Using plastic utensils in ovens or consuming food cooked in non-stick cookware can expose individuals to harmful chemicals like endocrine-disrupting agents, potentially leading to cancer.

Awareness of these factors is crucial in mitigating the risk and promoting a healthier lifestyle, the experts said.

Further everyday beauty products also raise the risk of cancer. Nail polish and nail polish removers harbour hazardous chemicals, including toluene, formaldehyde, and acetone, which are known carcinogens.

“Chemical-laden hair products, such as those containing formaldehyde and formaldehyde-releasing agents, pose a significant cancer risk. The use of certain hair straightening products can lead to both short-term and long-term health issues,” Dr Rajit Channa, Senior Consultant in Medical Oncology at Dharamshila Narayana Superspeciality Hospital.

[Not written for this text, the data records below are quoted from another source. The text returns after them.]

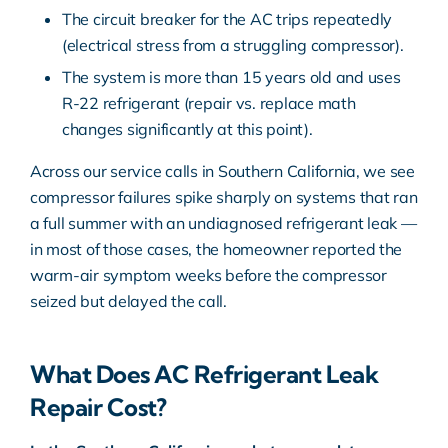
The circuit breaker for the AC trips repeatedly
(electrical stress from a struggling compressor).
The system is more than 15 years old and uses
R-22 refrigerant (repair vs. replace math
changes significantly at this point).
Across our service calls in Southern California, we see
compressor failures spike sharply on systems that ran
a full summer with an undiagnosed refrigerant leak —
in most of those cases, the homeowner reported the
warm-air symptom weeks before the compressor
seized but delayed the call.
What Does AC Refrigerant Leak
Repair Cost?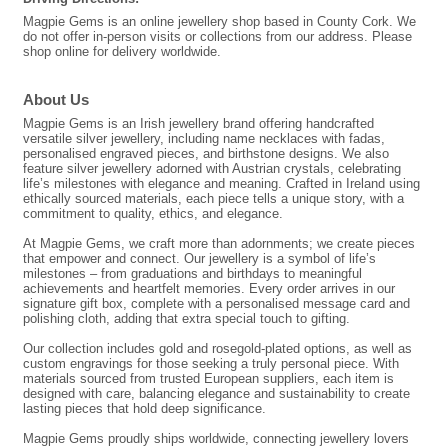
Magpie Gems is an online jewellery shop based in County Cork. We
do not offer in-person visits or collections from our address. Please
shop online for delivery worldwide.
About Us
Magpie Gems is an Irish jewellery brand offering handcrafted
versatile silver jewellery, including name necklaces with fadas,
personalised engraved pieces, and birthstone designs. We also
feature silver jewellery adorned with Austrian crystals, celebrating
life’s milestones with elegance and meaning. Crafted in Ireland using
ethically sourced materials, each piece tells a unique story, with a
commitment to quality, ethics, and elegance.
At Magpie Gems, we craft more than adornments; we create pieces
that empower and connect. Our jewellery is a symbol of life’s
milestones – from graduations and birthdays to meaningful
achievements and heartfelt memories. Every order arrives in our
signature gift box, complete with a personalised message card and
polishing cloth, adding that extra special touch to gifting.
Our collection includes gold and rosegold-plated options, as well as
custom engravings for those seeking a truly personal piece. With
materials sourced from trusted European suppliers, each item is
designed with care, balancing elegance and sustainability to create
lasting pieces that hold deep significance.
Magpie Gems proudly ships worldwide, connecting jewellery lovers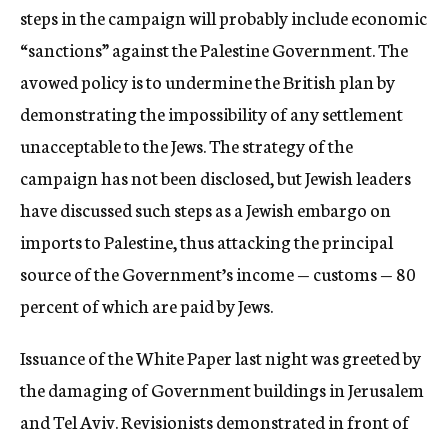
steps in the campaign will probably include economic
“sanctions” against the Palestine Government. The
avowed policy is to undermine the British plan by
demonstrating the impossibility of any settlement
unacceptable to the Jews. The strategy of the
campaign has not been disclosed, but Jewish leaders
have discussed such steps as a Jewish embargo on
imports to Palestine, thus attacking the principal
source of the Government’s income — customs — 80
percent of which are paid by Jews.
Issuance of the White Paper last night was greeted by
the damaging of Government buildings in Jerusalem
and Tel Aviv. Revisionists demonstrated in front of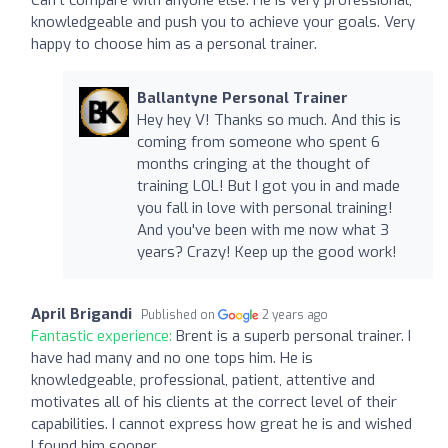
knowledgeable and push you to achieve your goals. Very
happy to choose him as a personal trainer.
Ballantyne Personal Trainer
Hey hey V! Thanks so much. And this is
coming from someone who spent 6
months cringing at the thought of
training LOL! But I got you in and made
you fall in love with personal training!
And you've been with me now what 3
years? Crazy! Keep up the good work!
April Brigandi
Published on
2 years ago
Fantastic experience:
Brent is a superb personal trainer. I
have had many and no one tops him. He is
knowledgeable, professional, patient, attentive and
motivates all of his clients at the correct level of their
capabilities. I cannot express how great he is and wished
I found him sooner.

Recognising and avoiding these carcinogenic agents in daily beauty routines is crucial for preventing potential cancer-related complications.

Further, oncologists are witnessing a surge in cancers among youth, driven by e-cigarettes. Similarly, the growing trend of hookah consumption among the youth introduces various harmful chemicals, particularly in flavoured variants.

“The popularity of e-cigarettes as an alternative to traditional smoking is on the rise. However, the chemicals used in e-cigarettes, such as nicotine, formaldehyde, tin, nickel, lead, chromium, arsenic, and diacetyl metal, significantly increase the risk of lung cancer," said Dr Randeep Singh, Senior Consultant and Director of Medical Oncology at Narayana Hospital, Gurugram.

The experts explained that both e-cigarettes and flavoured hookahs contain dangerous chemicals like diacetyl, carbon monoxide, cadmium, ammonia, radon, methane, and acetone, elevating the risk of cancer.